This Is Exactly Where I’m Supposed to Be
I used to see life as something to just power through, but not anymore
Contrary to popular belief, I’m not productive all the time. I can’t be productive all the time. Not every moment of my being is spent trying to better myself. I just spent about 30 minutes with a graduate school assignment due in two hours, laying in bed, trying to get out of bed, feeling so overwhelmed I kept trying to take a short nap, not actually sleeping, then getting up to actually work on my graduate school assignment.
It was a frustrating moment, but I have many that seem circuitous and unproductive. Not every waking moment of my day is structured or goes like I planned. And that’s something I used to try to fix and try to hack. Because I wasn’t who I wanted to be and where I wanted to be, there must have been something wrong. I started trying to force myself to be my ideal, mechanized self who always gets shit done as well and fast as possible. As a special education teacher, writer and editor, graduate student, and someone studying for law school — I needed a fix and a hack, or else I couldn’t get by with all the high expectations for myself.
Yeah, that was quite a recipe for failure. The 30 minutes just laying and agonizing in bed — that was exactly where I was supposed to be. Each place I am and each feeling I’m feeling — that’s exactly where I’m supposed to be. I get anxious before moments of great calm and peace. I get depressed before moments of great joy and fun. I don’t control my emotions, and I never have.
Sometimes in my moments of great darkness, often pretty late at night where I had the worst possible thoughts of being a waste of space, I would obviously feel terrible about myself. But then I would feel terrible for feeling like shit, amplifying how much I felt like absolute shit. My resistance and feeling that “this is completely wrong” and “this is not normal” were counterintuitive to actually feeling better, actually moving past a present moment of darkness.
However, these days I’m much better at managing and responding to my emotions. And much of that comes from what I learned as a runner that I have applied to the rest of my life. When I run, I use a mantra called “no surge,” which means what I sound like — I avoid sudden, drastic surges and efforts to seize the race by force. I listen to my body. I give the appropriate amount of effort at the given point. Eventually, a faster effort feels normal and easier. I maximize my performance by not giving into huge saps of energy in surges.
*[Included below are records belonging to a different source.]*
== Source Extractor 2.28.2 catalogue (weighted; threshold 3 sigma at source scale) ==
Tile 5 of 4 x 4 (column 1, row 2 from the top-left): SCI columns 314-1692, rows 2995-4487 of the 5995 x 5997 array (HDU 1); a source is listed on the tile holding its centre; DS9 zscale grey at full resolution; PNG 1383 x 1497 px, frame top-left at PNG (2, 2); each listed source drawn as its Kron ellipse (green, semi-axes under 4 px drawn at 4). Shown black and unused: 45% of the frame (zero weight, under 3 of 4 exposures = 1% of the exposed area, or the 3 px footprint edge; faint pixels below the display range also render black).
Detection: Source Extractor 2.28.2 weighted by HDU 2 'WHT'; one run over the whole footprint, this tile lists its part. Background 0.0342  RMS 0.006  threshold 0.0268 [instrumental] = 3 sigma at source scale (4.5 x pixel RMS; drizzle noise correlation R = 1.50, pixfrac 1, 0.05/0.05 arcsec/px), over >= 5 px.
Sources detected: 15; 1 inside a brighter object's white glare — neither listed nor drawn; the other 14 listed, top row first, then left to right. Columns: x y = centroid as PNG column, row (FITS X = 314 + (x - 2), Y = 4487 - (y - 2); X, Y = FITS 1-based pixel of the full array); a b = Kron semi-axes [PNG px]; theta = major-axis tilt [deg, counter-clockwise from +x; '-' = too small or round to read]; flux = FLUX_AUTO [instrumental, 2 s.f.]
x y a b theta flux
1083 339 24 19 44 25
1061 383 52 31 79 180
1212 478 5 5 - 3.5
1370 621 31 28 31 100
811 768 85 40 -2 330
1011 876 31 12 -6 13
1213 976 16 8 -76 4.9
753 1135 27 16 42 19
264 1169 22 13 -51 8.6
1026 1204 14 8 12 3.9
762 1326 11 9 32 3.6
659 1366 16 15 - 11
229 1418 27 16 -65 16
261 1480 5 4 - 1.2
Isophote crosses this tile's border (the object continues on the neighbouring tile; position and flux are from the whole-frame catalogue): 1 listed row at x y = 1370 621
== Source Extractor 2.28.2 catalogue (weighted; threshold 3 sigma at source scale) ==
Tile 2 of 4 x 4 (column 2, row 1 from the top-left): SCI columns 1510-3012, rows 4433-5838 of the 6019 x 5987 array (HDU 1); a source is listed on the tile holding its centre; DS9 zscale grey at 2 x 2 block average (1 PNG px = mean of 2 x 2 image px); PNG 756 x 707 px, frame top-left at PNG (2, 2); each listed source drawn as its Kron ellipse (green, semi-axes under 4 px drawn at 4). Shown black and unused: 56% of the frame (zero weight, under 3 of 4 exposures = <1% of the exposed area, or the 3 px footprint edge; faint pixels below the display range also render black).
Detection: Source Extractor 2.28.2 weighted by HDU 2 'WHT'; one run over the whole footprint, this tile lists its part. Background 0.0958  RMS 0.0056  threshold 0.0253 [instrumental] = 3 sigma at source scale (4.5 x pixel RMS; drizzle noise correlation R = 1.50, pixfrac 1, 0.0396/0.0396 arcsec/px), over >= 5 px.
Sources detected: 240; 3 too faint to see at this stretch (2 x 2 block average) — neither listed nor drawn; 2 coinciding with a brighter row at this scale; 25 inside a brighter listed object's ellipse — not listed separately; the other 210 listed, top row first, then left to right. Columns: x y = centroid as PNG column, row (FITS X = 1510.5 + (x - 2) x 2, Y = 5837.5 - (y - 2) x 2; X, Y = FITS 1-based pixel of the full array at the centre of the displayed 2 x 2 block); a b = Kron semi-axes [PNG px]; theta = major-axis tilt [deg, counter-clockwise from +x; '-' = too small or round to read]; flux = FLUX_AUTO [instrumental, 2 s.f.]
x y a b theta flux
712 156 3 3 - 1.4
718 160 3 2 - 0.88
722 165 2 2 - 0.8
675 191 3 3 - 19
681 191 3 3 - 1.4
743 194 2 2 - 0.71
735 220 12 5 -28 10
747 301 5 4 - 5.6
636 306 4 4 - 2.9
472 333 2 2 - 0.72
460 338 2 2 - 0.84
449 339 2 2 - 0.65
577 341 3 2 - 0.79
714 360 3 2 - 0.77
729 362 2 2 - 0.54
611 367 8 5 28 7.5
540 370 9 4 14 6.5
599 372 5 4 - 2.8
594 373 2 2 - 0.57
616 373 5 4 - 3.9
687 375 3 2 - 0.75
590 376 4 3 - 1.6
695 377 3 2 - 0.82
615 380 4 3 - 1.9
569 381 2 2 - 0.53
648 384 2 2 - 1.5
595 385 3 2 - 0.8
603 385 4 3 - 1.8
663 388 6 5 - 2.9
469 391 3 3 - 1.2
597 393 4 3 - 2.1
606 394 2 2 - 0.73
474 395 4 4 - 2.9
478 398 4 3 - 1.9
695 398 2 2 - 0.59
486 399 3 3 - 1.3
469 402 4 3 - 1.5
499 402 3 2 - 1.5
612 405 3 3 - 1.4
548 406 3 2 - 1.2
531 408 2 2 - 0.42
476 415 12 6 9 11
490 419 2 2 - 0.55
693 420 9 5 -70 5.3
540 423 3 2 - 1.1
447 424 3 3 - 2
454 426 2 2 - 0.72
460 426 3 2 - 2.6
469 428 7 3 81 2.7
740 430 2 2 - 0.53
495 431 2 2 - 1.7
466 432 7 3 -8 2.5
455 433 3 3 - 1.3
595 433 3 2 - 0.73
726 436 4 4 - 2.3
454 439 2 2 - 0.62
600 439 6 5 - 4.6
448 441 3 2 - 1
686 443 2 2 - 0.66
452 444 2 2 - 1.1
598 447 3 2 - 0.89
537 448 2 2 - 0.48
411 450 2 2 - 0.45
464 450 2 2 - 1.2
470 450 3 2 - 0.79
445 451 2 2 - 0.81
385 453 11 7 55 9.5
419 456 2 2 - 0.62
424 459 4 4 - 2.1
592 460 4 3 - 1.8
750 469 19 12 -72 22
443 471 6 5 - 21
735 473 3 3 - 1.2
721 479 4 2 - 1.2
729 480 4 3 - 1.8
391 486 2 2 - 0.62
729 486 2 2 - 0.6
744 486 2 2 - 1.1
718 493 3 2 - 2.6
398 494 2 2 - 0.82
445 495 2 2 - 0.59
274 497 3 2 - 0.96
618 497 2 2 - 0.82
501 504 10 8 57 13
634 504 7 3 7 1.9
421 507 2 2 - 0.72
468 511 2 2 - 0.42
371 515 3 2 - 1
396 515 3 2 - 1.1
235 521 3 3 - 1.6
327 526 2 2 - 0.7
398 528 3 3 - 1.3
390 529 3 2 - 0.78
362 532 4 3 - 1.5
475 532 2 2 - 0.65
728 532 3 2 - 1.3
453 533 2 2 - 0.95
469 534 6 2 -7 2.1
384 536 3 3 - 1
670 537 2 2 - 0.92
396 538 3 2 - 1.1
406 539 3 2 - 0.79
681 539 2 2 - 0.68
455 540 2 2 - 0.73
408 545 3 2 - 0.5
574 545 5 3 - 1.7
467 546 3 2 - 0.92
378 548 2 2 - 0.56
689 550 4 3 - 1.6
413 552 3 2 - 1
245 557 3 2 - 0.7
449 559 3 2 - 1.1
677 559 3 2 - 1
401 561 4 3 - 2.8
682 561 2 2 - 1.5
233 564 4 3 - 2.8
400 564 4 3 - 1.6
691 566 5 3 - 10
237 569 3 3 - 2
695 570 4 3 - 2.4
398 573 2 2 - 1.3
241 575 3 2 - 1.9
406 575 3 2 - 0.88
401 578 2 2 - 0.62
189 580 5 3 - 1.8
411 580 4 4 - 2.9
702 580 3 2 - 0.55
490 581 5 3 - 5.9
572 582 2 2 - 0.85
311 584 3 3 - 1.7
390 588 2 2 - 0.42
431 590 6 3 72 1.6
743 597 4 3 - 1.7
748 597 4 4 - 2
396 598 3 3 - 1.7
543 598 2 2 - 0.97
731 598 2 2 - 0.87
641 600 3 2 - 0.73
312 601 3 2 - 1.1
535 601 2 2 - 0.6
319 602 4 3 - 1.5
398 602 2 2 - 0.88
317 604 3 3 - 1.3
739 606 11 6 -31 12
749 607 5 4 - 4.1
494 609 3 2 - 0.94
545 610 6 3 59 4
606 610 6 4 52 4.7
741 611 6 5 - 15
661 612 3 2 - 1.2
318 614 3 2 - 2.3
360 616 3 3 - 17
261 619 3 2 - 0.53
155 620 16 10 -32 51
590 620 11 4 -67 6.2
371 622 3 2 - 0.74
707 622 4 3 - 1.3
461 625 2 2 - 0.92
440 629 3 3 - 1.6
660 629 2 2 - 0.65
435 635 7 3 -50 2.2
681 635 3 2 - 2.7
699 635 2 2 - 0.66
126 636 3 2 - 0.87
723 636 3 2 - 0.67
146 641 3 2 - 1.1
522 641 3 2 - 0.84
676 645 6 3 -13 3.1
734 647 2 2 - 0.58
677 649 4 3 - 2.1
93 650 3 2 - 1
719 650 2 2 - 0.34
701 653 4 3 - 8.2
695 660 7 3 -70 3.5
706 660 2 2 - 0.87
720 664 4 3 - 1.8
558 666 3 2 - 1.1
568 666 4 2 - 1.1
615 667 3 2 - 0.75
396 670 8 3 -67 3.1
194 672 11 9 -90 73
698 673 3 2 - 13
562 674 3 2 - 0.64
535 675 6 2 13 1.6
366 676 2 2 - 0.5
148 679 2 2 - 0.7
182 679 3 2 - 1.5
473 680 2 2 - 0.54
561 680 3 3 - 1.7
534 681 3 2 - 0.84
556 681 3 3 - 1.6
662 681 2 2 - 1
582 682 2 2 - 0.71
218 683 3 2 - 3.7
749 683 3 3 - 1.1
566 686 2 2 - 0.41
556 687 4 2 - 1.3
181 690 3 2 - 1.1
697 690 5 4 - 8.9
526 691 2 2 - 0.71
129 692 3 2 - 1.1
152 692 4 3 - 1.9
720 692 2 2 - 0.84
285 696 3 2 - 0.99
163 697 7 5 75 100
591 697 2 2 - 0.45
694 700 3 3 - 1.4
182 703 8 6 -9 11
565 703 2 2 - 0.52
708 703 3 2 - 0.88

I’ve started to see life as one big run. With the mindset behind “no surge,” I have kinder inner talk with myself. I tell myself “Ryan, this is exactly where you’re supposed to be.” However emotion I feel, I don’t suppress it anymore. However my body feels, I don’t ignore to just keep pushing forward over and over.
I used to see life as something to just power through, but not anymore
I powered through the latest shift at work. I powered through high school, college, and a whole other bunch of personal challenges. I powered through that. I can power through this.
Sheer force and determination were the name of the game. All I needed to do was to keep powering, powering, and powering. Eventually, when my mind and body were telling me I needed to take a break and I had to stop for a moment to just rest, I’d keep on trying to power. I neglected sleep, a proper diet, and other forms of self-care just to keep powering.
Sure, I knew I wasn’t a machine of production. But that didn’t stop me from working myself like a horse all the time. It wasn’t actually about maximizing my productivity either — to some degree, I saw being a servant to constantly working as a status symbol of sorts.
It’s different now. I’m not perfect, but I’m much more accepting of myself and my place in the world right now. I start practicing what I preach in terms of growth mindset and make sustainable improvements and change instead of suddenly trying to make drastic changes in my life.
Takeaways
My assignment is now due in one hour. But it will get done, much like all the rest of them have gotten done. Life will go on and I can’t even remember writhing around in my bed, beating myself up an hour ago.
A lot of the time, I feel like I’m supposed to be somewhere else, when in reality, this present moment is where God intended me to be. This is where I’m supposed to be. I don’t need to surge to the rest of the destination, but rather I can move where my mind, body, and soul dictate I move.
I won’t say where you are is exactly where you need to be either. I think it’s dangerous to extrapolate a mindset and mantra that works for me to other people. “This is where I’m supposed to be” has become an auxiliary mantra, and according to Dr. Jennice Vilhauer at Psychology Today, what I do is mantra meditation, a means of quieting and focusing my mind using a phrase I recite silently. Having a mantra is very beneficial to mental health, helping to stop our normal train of thought and clearing our minds.
I love the words of Marisa Donnelly, the author of Somewhere on a Highway, who said:
“So stop. Stop worrying. Stop wondering. Stop letting yourself feel defeated and broken. You are none of those things. You are a person who is growing, changing, learning, becoming, succeeding. And where you are right now? That’s exactly where you’re supposed to be.”
So this is exactly where I’m supposed to be. Instead of fighting and trying to be more of who I want to be, I can accept myself for where I am.